- Exercise passage
On 2024-12-19 5:21 p.m., Peter Zijlstra wrote:
> On Wed, Dec 18, 2024 at 07:16:42AM -0800, kan.liang@linux.intel.com wrote:
>> From: Kan Liang <kan.liang@linux.intel.com>
>>
>> The event may have been updated in the PMU-specific implementation,
>> e.g., Intel PEBS counters snapshotting. The common code should not
>> read and overwrite the value.
>>
>> The PERF_SAMPLE_READ in the data->sample_type can be used to detect
>> whether the PMU-specific value is available. If yes, avoid the
>> pmu->read() in the common code.
> 
> I had a poke at this, and ended up with the below. Not sure though,
> wdyt?

It looks good to me. I will do more tests tomorrow and send a V7.

Thanks,
Kan
> 
> ---
>  include/linux/perf_event.h  |  8 +++++++-
>  kernel/events/core.c        | 33 ++++++++++++++++-----------------
>  kernel/events/ring_buffer.c |  1 +
>  3 files changed, 24 insertions(+), 18 deletions(-)
> 
> diff --git a/include/linux/perf_event.h b/include/linux/perf_event.h
> index 8333f132f4a9..582f517a5dc8 100644
> --- a/include/linux/perf_event.h
> +++ b/include/linux/perf_event.h
> @@ -1062,7 +1062,13 @@ struct perf_output_handle {
>  	struct perf_buffer		*rb;
>  	unsigned long			wakeup;
>  	unsigned long			size;
> -	u64				aux_flags;
> +	union {
> +		u64			flags;	   /* perf_output*() */
> +		u64			aux_flags; /* perf_aux_output*() */
> +		struct {
> +			u64		skip_read : 1;
> +		};
> +	};
>  	union {
>  		void			*addr;
>  		unsigned long		head;
> diff --git a/kernel/events/core.c b/kernel/events/core.c
> index b2bc67791f84..f91ba29048ce 100644
> --- a/kernel/events/core.c
> +++ b/kernel/events/core.c
> @@ -1191,6 +1191,12 @@ static void perf_assert_pmu_disabled(struct pmu *pmu)

- Problems to solve
(A) List every file path that the diffstat in the kernel patch discussion shows as changed.
(B) In the kernel patch discussion, what does Kan say he will do after running more tests?
(C) Continue the kernel patch discussion from the point where the excerpt ends.
The material that follows comes from a different source than the patch discussion.

- Given records
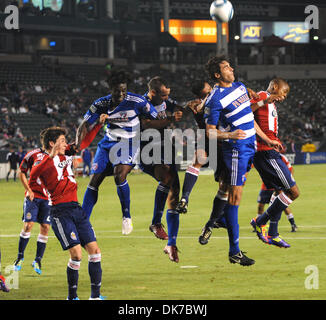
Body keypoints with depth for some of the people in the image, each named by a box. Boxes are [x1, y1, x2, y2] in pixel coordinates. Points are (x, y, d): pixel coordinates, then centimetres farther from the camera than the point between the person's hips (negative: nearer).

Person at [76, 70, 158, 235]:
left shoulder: (136, 101, -13)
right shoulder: (101, 104, -4)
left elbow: (157, 119, -5)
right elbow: (86, 124, -2)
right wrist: (77, 144, -18)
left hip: (129, 143, -4)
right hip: (108, 144, 4)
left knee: (119, 175, -27)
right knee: (94, 181, -5)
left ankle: (127, 216, -9)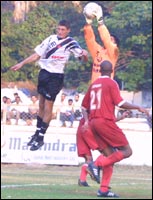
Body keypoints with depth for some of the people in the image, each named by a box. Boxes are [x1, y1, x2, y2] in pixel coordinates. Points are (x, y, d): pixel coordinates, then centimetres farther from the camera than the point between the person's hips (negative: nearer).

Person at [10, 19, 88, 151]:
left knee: (48, 107, -5)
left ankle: (40, 138, 1)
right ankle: (37, 133, 24)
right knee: (41, 105, 13)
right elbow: (37, 55, 13)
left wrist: (84, 55, -34)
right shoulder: (51, 39, 6)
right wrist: (22, 64, 11)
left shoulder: (71, 44, -7)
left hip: (56, 77, -5)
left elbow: (83, 60, -11)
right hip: (44, 73, 5)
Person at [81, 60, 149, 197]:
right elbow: (120, 103, -13)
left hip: (93, 123, 8)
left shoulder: (94, 84, 18)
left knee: (110, 155, 10)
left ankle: (104, 189, 0)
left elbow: (84, 106, 19)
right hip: (106, 121, -8)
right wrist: (138, 108, -3)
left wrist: (87, 121, 13)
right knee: (127, 151, -5)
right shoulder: (111, 83, -3)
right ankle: (97, 164, -19)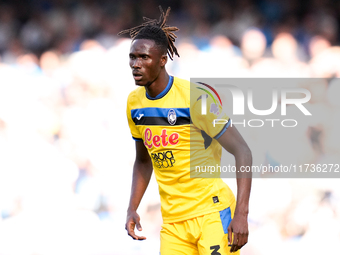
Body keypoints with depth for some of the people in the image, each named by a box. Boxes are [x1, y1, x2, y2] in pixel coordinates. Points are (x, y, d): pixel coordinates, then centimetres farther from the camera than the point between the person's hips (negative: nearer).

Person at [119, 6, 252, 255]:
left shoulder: (194, 97, -13)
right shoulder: (135, 103, 6)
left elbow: (242, 151, -13)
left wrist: (241, 214, -21)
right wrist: (132, 208, 7)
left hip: (212, 213, -6)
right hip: (172, 222, 6)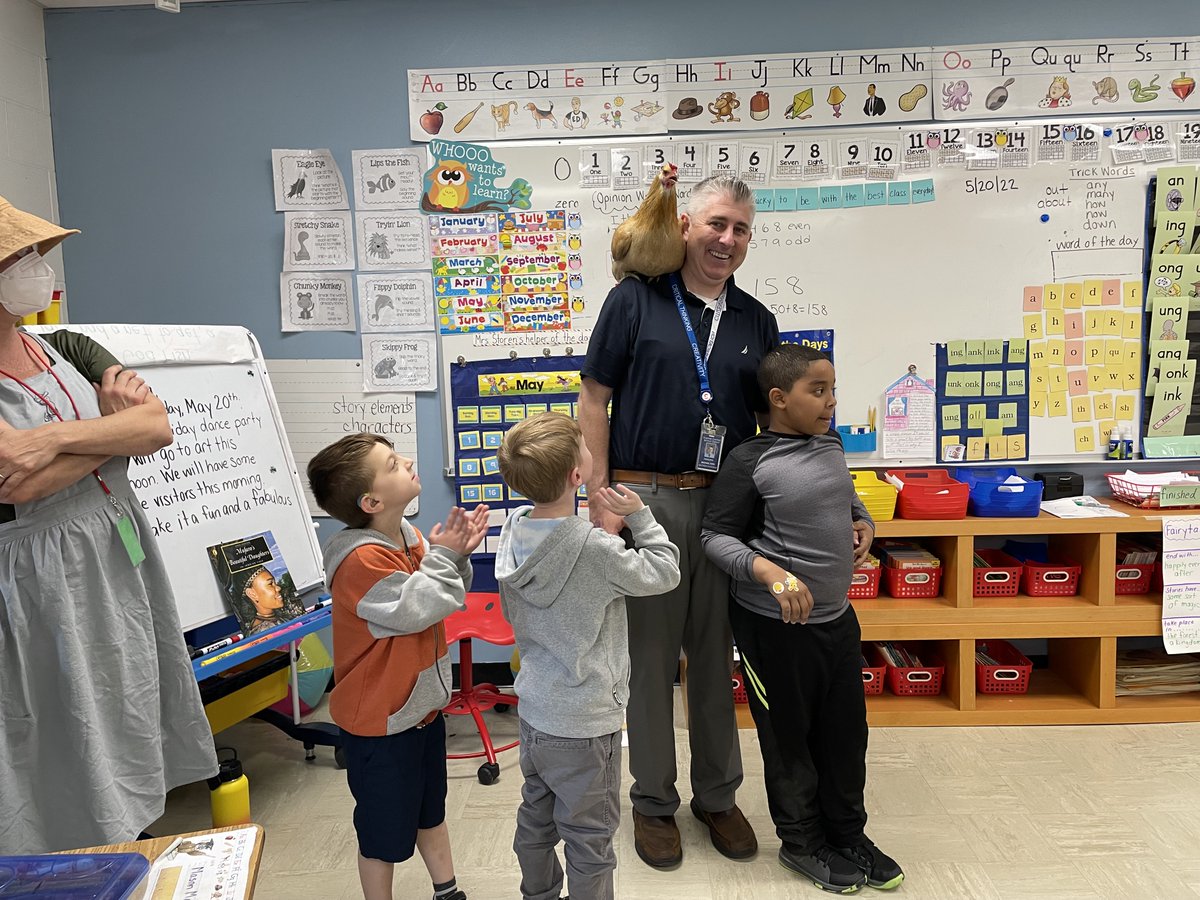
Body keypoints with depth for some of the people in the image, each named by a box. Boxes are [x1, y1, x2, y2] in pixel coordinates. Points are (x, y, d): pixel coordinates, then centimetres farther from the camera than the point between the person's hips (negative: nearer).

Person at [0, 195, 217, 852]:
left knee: (126, 732, 17)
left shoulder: (68, 350, 6)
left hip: (122, 565, 6)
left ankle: (130, 845, 34)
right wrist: (118, 427, -12)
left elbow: (160, 427, -6)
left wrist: (57, 438, -20)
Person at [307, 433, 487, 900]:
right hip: (381, 721, -8)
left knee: (430, 808, 27)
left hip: (424, 703, 9)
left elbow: (447, 599, 5)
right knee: (384, 830, 12)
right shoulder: (361, 559, -28)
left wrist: (458, 555, -13)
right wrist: (443, 556, -20)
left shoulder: (410, 536, -2)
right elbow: (414, 610, -30)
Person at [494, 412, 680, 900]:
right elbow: (665, 571, -14)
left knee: (535, 822, 25)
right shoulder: (595, 551, -28)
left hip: (534, 709, 8)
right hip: (584, 725, -7)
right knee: (589, 841, 12)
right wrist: (639, 514, -6)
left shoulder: (514, 531, -6)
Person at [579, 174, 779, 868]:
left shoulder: (758, 321, 11)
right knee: (650, 654, 8)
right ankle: (654, 801, 26)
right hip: (646, 498, -3)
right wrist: (601, 498, -8)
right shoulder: (636, 299, -1)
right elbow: (594, 400, -3)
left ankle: (718, 795, 31)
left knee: (719, 654, 13)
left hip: (728, 504, 4)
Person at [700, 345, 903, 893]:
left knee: (846, 730, 17)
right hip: (774, 623, -7)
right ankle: (801, 842, 31)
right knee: (789, 735, 10)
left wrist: (863, 522, 3)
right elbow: (716, 537, -14)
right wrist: (771, 572, -27)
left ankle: (848, 833, 38)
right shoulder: (749, 462, -16)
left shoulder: (831, 445, 5)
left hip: (836, 616, 7)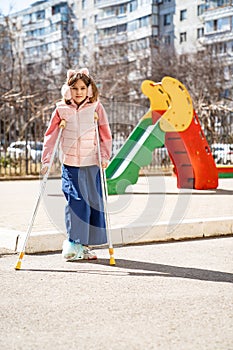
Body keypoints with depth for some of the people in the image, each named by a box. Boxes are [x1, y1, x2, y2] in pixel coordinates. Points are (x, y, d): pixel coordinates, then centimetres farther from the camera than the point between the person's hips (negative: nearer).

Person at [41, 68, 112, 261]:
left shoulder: (96, 107, 3)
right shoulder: (61, 109, 3)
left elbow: (106, 134, 6)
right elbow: (50, 135, 5)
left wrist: (105, 156, -4)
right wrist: (46, 160, 0)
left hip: (92, 164, 1)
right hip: (70, 165, -1)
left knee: (94, 202, 3)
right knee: (75, 202, -10)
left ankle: (86, 245, 15)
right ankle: (74, 243, -1)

- Results for each task
(A) include/linux/perf_event.h, kernel/events/core.c, kernel/events/ring_buffer.c

(B) He will send a V7.

(C)
>  	WARN_ON_ONCE(*this_cpu_ptr(pmu->pmu_disable_count) == 0);
>  }
>  
> +static inline void perf_pmu_read(struct perf_event *event)
> +{
> +	if (event->state == PERF_EVENT_STATE_ACTIVE)
> +		event->pmu->read(event);
> +}
> +
>  static void get_ctx(struct perf_event_context *ctx)
>  {
>  	refcount_inc(&ctx->refcount);
> @@ -3473,8 +3479,7 @@ static void __perf_event_sync_stat(struct perf_event *event,
>  	 * we know the event must be on the current CPU, therefore we
>  	 * don't need to use it.
>  	 */
> -	if (event->state == PERF_EVENT_STATE_ACTIVE)
> -		event->pmu->read(event);
> +	perf_pmu_read(event);
>  
>  	perf_event_update_time(event);
>  
> @@ -4618,15 +4623,8 @@ static void __perf_event_read(void *info)
>  
>  	pmu->read(event);
>  
> -	for_each_sibling_event(sub, event) {
> -		if (sub->state == PERF_EVENT_STATE_ACTIVE) {
> -			/*
> -			 * Use sibling's PMU rather than @event's since
> -			 * sibling could be on different (eg: software) PMU.
> -			 */
> -			sub->pmu->read(sub);
> -		}
> -	}
> +	for_each_sibling_event(sub, event)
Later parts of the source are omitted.